Golem Grad showcases the life of a village from the ancient to medieval period. Neolithic Prespans fished at Golem Grad, but the settlement truly began to flourish in the fourth century b.c. Archaeologist Vera Bitrakova-Grozdanova of the Macedonian Academy of Sciences and Arts excavated on the island over the course of five decades and found graves filled with artifacts such as ceramic vessels, weapons, and coins minted by Philip II of Macedon (reigned 359–336 b.c.). She also unearthed gold and silver jewelry decorated with motifs including the Macedonian sun, often a symbol of ancient Macedonian royalty. In one house, the team found a second-century b.c. roof tile inscribed with the names of two craftspeople, one Macedonian and one Illyrian. “Multiple populations coexisted in Prespa in antiquity,” says Bitrakova-Grozdanova. “Their mutual relations were cultural and commercial.” Beginning in the fifth century a.d., the island’s inhabitants began building churches, and Golem Grad was transformed into a monastic community.

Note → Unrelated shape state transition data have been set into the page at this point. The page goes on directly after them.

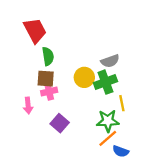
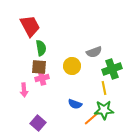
green cross: (105, 82) -> (112, 69), moved
green star: (108, 121) -> (104, 110), moved
purple square: (60, 123) -> (38, 123), moved
blue semicircle: (121, 151) -> (75, 104), moved

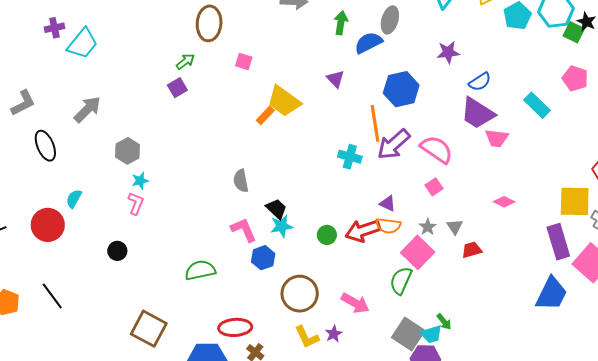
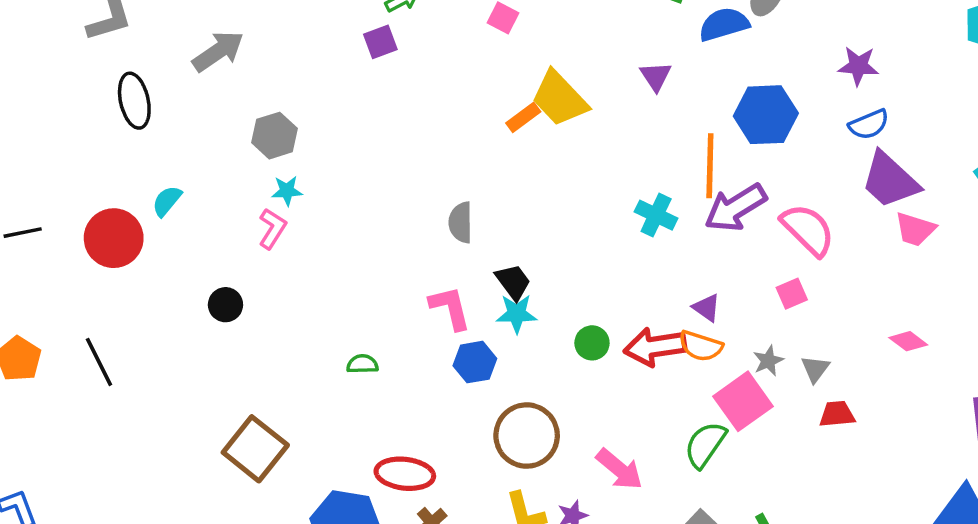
blue semicircle: (480, 82) -> (869, 124), moved
green semicircle: (200, 270) -> (362, 364), size x0.6

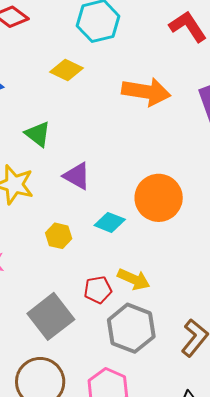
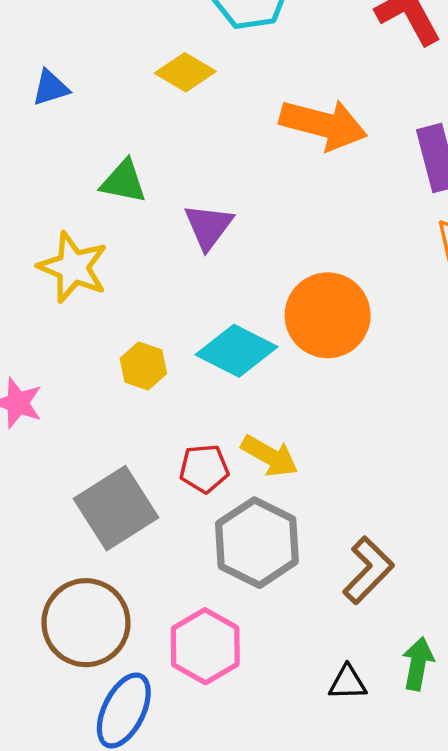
green triangle: (38, 134) -> (124, 182), turned -32
purple triangle: (77, 176) -> (208, 227), moved, turned 32
cyan diamond: (110, 222) -> (237, 351), size x1.4

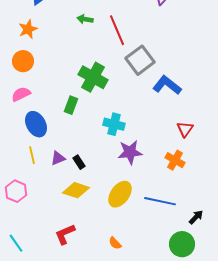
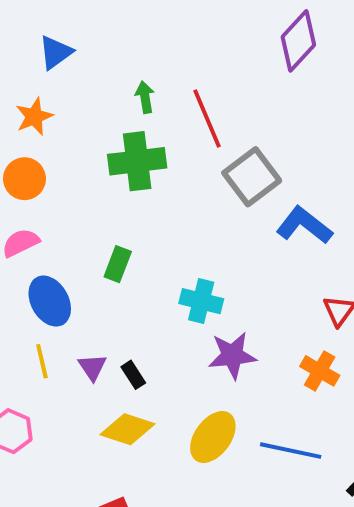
green arrow: (85, 19) -> (145, 97), turned 70
green cross: (93, 77) -> (137, 161), moved, turned -36
purple triangle: (58, 158) -> (92, 367), turned -42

Maligrad, a tadpole-shaped islet less than half a mile from the shore, became a busy place around 1400 b.c. Archaeologists working atop a promontory have revealed evidence of the islet’s heyday, which extended into the Iron Age (ca. 1000–500 b.c.). Perhaps the most intriguing discovery from the era is a four-handled amphora containing a child’s bones that was lodged in the bedrock. “We think the vessel was part of a religious practice intended to protect the settlement,” says archaeologist Adem Bunguri, codirector of the Greek-Albanian Archaeological Expedition at Maligrad, members of which have been excavating there since 2009. According to Bunguri, a spiral gold pendant from the same early Iron Age period as the amphora provides evidence of a prosperous nascent aristocracy. A Roman-era revival on Maligrad ended abruptly with a Slavic invasion in the sixth century a.d., evidenced by headless and arrow-struck skeletons that archaeologists have found in hasty burials on the island.

THE SITES

Golem Grad is the better preserved of the two sites, with four house foundations dating from the second century b.c. to the fourth century a.d., the ruins of six Roman- and Byzantine-era churches, and a fourth-century a.d. cistern, all scattered throughout its forested wilderness. It is also a wildlife sanctuary for birds and snakes. Reaching the island requires a bumpy drive and a 45-minute motorboat ride. The archaeological site on Maligrad is sometimes kept off-limits to protect the excavations, but a cave on the side of the promontory hides the jewel box Church of St. Mary, covered inside and out with some of the best-preserved and most resplendent Late Byzantine frescoes in the region. The finest paintings date to the church’s construction in 1345.

WHILE YOU’RE THERE

Tour operators can help you rent a kayak or hire a motorboat from the Albanian town of Pustec to get to Maligrad and several shoreside cave-hewn churches where Christian hermits once dwelled. For more encounters with southeastern Albania’s ancient residents, check out the Kamenicë Tumulus, among the largest burials of its time in the Balkans, where more than 400 graves have been unearthed. A dinner or an overnight stay at Lakeview Hotel in Oteševo, North Macedonia, will transport you back to the 1950s, when the complex was a resort for Yugoslav president Tito and the political elite, with rooms now faithfully restored to mid-century Communist chic.